SEPIA – Pigment seit der Antike im April.

SEPIA

Martin Stastnik

In Zeiten, als Stehplatzbesucher der Wiener Staatsoper sich bereits am Vorabend des großen Ereignisses vor der Stehplatzkassa einfanden, war Martin Stastnik mit wärmendem Schlafsack und Thermoskanne vor Ort. Aus der Liebe zur Oper wurde ein Beruf. Martin war von 1994 bis 2000 bei BMG Classics beschäftigt – zunächst in Wien bevor er nach Deutschland wechselte.

Es folgten diverse PR Agenturen mit Schwerpunkt Product-Placement und TV-Beiträgen. 2011 wurde er von Dieter Oehms zu dessen CD Label (von vielen Journalisten „Edel-Boutique“ genannt) OehmsClassics mit Sitz in München als Labelmanager International geholt. 2019 machte sich Martin als Künstlerberater selbständig.

Rafael Fingerlos, der am 27. April 2022 gemeinsam mit Sascha El Mouissi den Salon nichtgrau in der Casalunga gestaltet, wird von ihm betreut.

© Foto Sauter

Und was hat nun Sepia mit Oper zu tun? Eine Opernaufführung ist ein Gesamtkunstwerk aus Tönen, Worten und Bildern. Lange Zeit war der Farbstoff Sepia ein Pigment für Schriftsteller und Maler. Die römischen Schriftsteller Cicero und Persius benutzten vermutlich bereits Sepia als Tinte. Leonardo da Vinci verwendete den warmen Sepiaton gern für seine Skizzen. Viele sind heute noch erhalten.
Da ist er schon, der Zusammenhang: Denn nicht nur sind Bühnenbild und Libretto unverzichtbar bei einer Opernaufführung – jeder Opernliebhaber heutzutage wird sich zwangsläufig irgendwann Fotos aus der großen Vergangenheit dieser Kunstform angesehen haben. Und viele der sogenannten Schwarz-Weiß-Fotos wurden früher mit einem Sepiaton nachgefärbt.

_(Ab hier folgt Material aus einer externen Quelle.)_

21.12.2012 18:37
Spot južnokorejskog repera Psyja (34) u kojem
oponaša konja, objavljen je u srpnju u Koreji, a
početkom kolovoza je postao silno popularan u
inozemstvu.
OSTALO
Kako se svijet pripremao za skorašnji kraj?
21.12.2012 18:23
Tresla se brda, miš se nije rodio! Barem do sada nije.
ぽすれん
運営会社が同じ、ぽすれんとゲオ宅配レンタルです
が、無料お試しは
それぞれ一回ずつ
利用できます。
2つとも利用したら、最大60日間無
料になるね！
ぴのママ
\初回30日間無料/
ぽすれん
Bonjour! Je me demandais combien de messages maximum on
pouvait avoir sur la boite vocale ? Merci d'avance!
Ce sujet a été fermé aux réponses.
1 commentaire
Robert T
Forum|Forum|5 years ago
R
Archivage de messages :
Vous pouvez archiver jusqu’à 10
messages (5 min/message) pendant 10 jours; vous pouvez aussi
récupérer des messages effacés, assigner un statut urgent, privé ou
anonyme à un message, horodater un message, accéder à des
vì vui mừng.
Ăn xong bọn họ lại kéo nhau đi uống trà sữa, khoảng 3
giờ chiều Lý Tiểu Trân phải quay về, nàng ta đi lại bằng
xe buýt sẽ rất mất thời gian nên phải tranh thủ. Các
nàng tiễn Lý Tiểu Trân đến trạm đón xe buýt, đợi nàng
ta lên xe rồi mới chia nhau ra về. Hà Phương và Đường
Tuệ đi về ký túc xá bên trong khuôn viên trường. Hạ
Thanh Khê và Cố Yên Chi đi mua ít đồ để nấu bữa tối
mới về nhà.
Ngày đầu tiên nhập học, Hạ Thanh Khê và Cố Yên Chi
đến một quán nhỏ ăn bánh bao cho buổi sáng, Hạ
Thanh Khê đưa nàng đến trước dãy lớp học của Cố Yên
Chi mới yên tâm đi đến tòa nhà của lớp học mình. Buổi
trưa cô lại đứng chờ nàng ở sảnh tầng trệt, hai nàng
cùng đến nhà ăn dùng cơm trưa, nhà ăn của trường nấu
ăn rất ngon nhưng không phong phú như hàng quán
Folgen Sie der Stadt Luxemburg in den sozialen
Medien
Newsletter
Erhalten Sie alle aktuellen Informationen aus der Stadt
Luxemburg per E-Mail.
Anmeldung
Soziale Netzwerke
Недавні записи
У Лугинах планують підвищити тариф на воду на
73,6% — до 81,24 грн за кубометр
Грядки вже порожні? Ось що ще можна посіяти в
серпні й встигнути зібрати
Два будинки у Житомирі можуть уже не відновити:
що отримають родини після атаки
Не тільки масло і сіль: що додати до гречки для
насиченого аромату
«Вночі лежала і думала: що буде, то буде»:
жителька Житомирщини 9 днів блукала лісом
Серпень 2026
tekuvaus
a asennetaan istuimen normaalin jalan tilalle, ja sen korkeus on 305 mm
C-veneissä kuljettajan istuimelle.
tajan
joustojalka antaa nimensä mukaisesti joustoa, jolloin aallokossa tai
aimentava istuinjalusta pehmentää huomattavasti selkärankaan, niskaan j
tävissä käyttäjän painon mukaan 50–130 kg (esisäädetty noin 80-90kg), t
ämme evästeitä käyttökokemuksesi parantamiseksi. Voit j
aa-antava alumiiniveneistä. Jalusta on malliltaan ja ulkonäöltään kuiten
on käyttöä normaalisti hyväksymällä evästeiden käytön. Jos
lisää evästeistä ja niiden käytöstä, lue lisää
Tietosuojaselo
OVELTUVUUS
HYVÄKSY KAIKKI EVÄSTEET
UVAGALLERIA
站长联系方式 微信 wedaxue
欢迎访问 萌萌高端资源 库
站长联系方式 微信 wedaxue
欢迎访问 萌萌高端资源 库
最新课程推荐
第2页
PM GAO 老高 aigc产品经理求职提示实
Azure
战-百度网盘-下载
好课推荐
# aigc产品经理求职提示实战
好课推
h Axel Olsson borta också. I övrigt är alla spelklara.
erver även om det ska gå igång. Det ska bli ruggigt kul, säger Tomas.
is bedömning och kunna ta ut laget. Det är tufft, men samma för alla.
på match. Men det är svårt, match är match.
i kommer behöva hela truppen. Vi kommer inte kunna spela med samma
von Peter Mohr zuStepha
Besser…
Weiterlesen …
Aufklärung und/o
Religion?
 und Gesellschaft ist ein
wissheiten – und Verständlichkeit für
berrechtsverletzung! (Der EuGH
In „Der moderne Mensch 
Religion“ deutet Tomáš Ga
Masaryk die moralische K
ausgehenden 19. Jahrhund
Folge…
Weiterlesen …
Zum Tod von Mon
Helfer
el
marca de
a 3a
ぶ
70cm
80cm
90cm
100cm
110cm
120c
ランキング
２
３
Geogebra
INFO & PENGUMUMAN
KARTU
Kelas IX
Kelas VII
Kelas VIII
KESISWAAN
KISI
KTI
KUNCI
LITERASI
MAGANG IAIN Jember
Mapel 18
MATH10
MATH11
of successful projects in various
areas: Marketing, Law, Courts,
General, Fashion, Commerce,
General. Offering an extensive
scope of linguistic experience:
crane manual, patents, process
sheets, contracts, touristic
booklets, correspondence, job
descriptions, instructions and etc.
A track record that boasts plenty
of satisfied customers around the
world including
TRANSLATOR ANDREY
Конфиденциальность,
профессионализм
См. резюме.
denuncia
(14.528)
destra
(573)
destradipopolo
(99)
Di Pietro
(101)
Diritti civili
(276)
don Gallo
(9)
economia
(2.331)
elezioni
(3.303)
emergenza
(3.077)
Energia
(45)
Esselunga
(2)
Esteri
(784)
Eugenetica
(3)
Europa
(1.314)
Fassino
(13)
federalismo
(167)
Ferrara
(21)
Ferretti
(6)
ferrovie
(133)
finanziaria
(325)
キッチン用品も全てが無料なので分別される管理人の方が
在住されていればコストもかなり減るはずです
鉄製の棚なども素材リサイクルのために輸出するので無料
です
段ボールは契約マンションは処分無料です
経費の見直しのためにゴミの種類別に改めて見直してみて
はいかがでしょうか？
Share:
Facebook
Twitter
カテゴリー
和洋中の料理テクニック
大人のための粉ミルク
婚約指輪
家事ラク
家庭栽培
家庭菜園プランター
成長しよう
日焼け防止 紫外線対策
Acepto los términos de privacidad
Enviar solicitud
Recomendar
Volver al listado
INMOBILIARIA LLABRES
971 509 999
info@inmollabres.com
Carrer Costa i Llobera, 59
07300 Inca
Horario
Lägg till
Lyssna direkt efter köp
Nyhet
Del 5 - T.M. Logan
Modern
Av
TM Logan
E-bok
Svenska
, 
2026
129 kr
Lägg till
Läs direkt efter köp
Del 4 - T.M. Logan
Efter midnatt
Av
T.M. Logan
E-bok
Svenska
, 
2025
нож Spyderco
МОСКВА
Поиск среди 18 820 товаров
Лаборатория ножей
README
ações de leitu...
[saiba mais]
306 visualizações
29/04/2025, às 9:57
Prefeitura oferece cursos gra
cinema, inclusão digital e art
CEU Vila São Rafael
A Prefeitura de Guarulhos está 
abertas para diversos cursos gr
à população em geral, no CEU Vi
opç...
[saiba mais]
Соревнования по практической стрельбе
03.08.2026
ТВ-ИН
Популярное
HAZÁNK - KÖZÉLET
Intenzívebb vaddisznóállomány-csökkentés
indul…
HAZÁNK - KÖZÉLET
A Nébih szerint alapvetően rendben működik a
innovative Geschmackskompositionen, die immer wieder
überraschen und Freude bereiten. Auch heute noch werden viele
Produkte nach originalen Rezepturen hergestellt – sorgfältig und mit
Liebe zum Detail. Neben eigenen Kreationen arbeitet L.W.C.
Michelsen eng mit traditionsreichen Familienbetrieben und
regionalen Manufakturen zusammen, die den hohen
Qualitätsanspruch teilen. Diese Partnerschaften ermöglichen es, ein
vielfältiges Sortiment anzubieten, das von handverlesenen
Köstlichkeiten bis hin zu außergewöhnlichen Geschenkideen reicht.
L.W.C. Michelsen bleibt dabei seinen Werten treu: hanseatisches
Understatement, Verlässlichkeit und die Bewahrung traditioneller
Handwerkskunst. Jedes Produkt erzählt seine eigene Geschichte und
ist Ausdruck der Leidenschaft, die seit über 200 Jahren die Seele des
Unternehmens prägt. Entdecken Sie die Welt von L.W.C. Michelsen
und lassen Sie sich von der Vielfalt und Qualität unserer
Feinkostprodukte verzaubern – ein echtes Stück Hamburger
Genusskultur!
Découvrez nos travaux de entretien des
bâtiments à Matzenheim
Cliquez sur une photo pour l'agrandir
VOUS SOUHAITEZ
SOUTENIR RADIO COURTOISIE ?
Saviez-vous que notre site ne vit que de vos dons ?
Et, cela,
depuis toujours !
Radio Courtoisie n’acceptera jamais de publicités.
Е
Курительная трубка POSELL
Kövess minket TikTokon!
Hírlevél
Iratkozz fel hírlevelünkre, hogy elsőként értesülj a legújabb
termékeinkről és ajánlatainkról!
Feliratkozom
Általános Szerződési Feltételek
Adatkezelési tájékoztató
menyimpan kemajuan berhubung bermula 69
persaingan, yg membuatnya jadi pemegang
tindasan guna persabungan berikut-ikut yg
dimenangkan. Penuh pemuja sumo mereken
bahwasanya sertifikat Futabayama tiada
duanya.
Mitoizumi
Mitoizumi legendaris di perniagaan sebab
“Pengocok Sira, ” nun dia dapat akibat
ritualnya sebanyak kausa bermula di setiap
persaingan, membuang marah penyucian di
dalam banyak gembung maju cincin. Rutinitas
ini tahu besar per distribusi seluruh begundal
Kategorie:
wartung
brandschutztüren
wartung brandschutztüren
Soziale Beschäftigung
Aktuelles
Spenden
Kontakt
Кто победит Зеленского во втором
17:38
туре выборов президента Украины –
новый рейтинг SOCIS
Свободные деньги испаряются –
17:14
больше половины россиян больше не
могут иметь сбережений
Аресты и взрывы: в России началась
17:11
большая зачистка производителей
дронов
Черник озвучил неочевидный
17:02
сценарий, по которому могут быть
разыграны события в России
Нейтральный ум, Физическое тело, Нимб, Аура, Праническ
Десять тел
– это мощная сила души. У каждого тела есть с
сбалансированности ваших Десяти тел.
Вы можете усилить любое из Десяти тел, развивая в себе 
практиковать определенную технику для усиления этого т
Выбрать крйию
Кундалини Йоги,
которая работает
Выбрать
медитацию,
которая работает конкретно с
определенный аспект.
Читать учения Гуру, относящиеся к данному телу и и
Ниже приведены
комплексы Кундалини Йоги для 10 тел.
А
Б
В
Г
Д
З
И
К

Martin ist mit vielen Sängerinnen und Sängern von heute und damals bekannt und hat dadurch auch immer den anderen Blick hinter die Kulissen und Glitzerfassaden eines Sängerlebens. Fast 25 Jahre lang war er mit einer der ganz Großen ihres Fachs aus dem 20. Jahrhundert eng befreundet:

Inge Borkh, hier zu hören als Tosca
in einer Münchner Aufführung aus dem Jahr 1966

Inge Borkh, Vissi d´arte, Aufnahme 1966

Robert Stolz um 1915

Martin ist felsenfest davon überzeugt, dass Musik und sicher auch die Oper etwas Verbindendes, Verzeihendes und auch Versöhnendes mit sich bringen. Das, was der Einzelne vielleicht nicht leisten kann, wird in der Musik hörbar, erfahrbar und im Nachgang manchmal auch sichtbar.

Ein Beispiel:
1963 dirigierte Robert Stolz erstmals in Israel; auf dem Programm standen Walzer und Wiener Operetten. Entgegen der Warnungen der Veranstalter setzte er durch, dass die Arien auf Deutsch gesungen wurden. Damit brach er ein Tabu – und zugleich das Eis bei einem Großteil des Publikums. Viele Zuhörer, darunter Menschen, die gezwungen waren, Nazi-Deutschland im Krieg zu verlassen, weinten.

Nach dem ersten Konzert dankte Schimon Peres dem großen Musiker mit den Worten: „Sie haben uns von einem Trauma befreit“. Und das ist die versöhnende Komponente der Musik, wenn Worte, aus welchen Gründen auch immer, nicht ausgesprochen werden können.

Man muss sich beeilen, wenn man etwas sehen will, alles verschwindet.